Excerpted passage.
————————

Is This Humanity's First Planetary Emergency?
by: Bill Blakemore 14 April 2006
April 14, 2006 — - The reports of a number of leading scientists show a new level of concern about the possibility of global warming producing planetwide upheaval in the lifetimes of today's children.
Please don't shoot the messenger. Those of us who cover global warming already have enough to think about as we consider some of the latest assessments coming from established scientists.
And it's important to mention at the outset that most of these scientists say there may still be a chance for humanity to avoid the worst if we get our global act together immediately -- though they do say we are in for at least some very rough times.
This is also necessarily a psychology story. No two people receiving potentially bad news will greet it with exactly the same medley of natural denials and particular ignorance of probabilities, say psychologists. Each reader (and writer) must deal in his or her own way.
Peter Cox, a climate expert at the Center for Ecology and Hydrology in England, is quoted in the Guardian as saying, "The Scientific agenda has moved from improving the predictions to thinking about what are the chances of something awful happening."

————————

Prompt. Can you rewrite the global warming article between "Is This Humanity's" and "very rough times.", inclusive, swapping every "scientists" for "researchers"? Rely only on the global warming article for what follows.

Source material.
————————

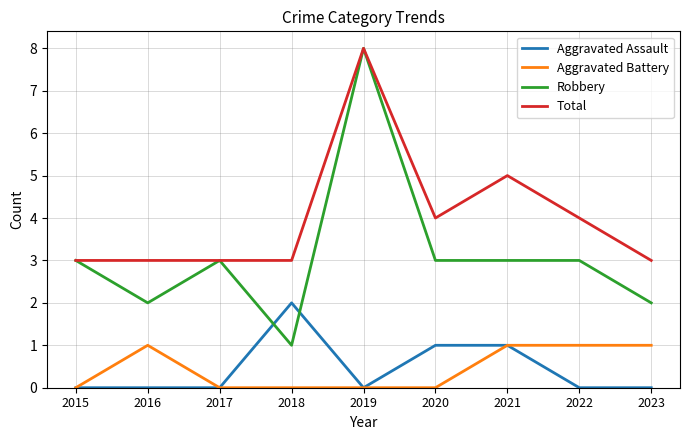

The Total series shows 8 at 2019. True or false?

True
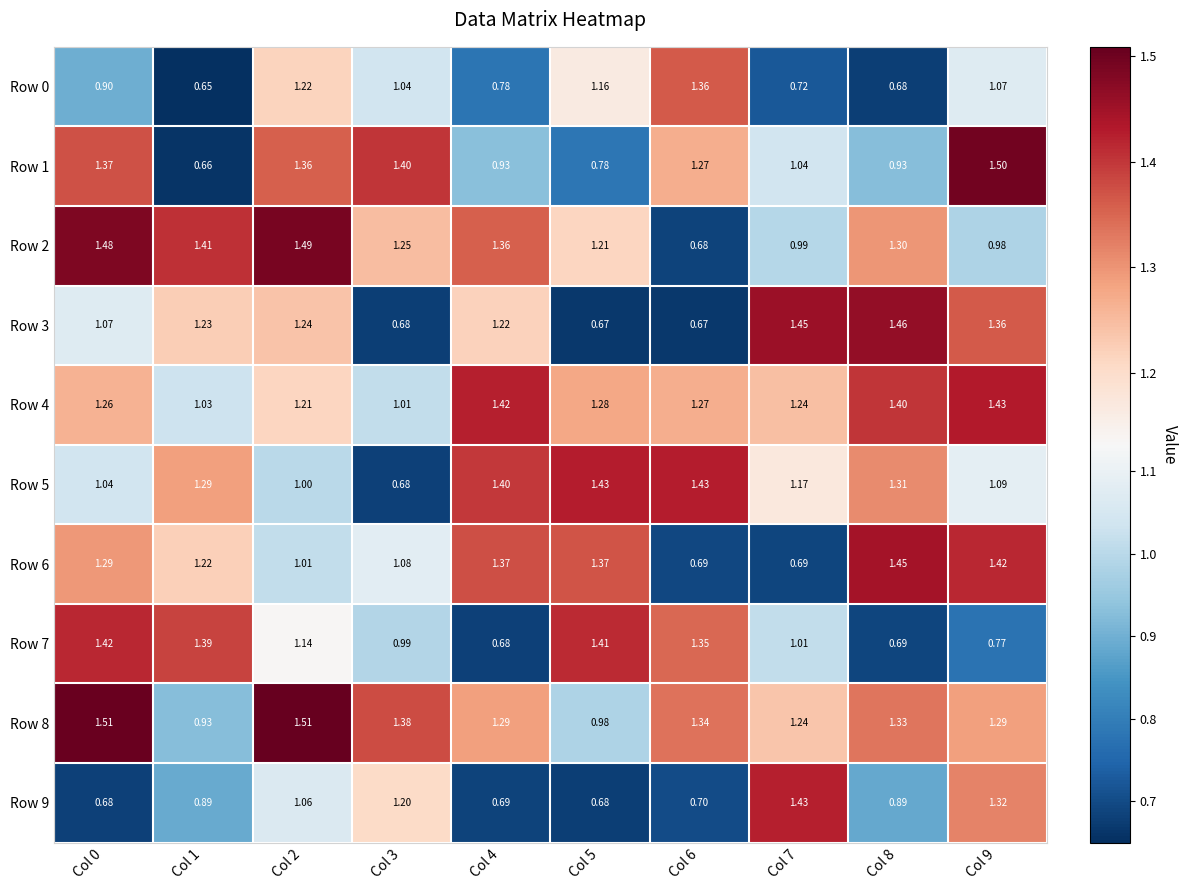

Which series has the widest spread of values?

Row 1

————————

Result of this task.
Is This Humanity's First Planetary Emergency?
by: Bill Blakemore 14 April 2006
April 14, 2006 — - The reports of a number of leading researchers show a new level of concern about the possibility of global warming producing planetwide upheaval in the lifetimes of today's children.
Please don't shoot the messenger. Those of us who cover global warming already have enough to think about as we consider some of the latest assessments coming from established researchers.
And it's important to mention at the outset that most of these researchers say there may still be a chance for humanity to avoid the worst if we get our global act together immediately -- though they do say we are in for at least some very rough times.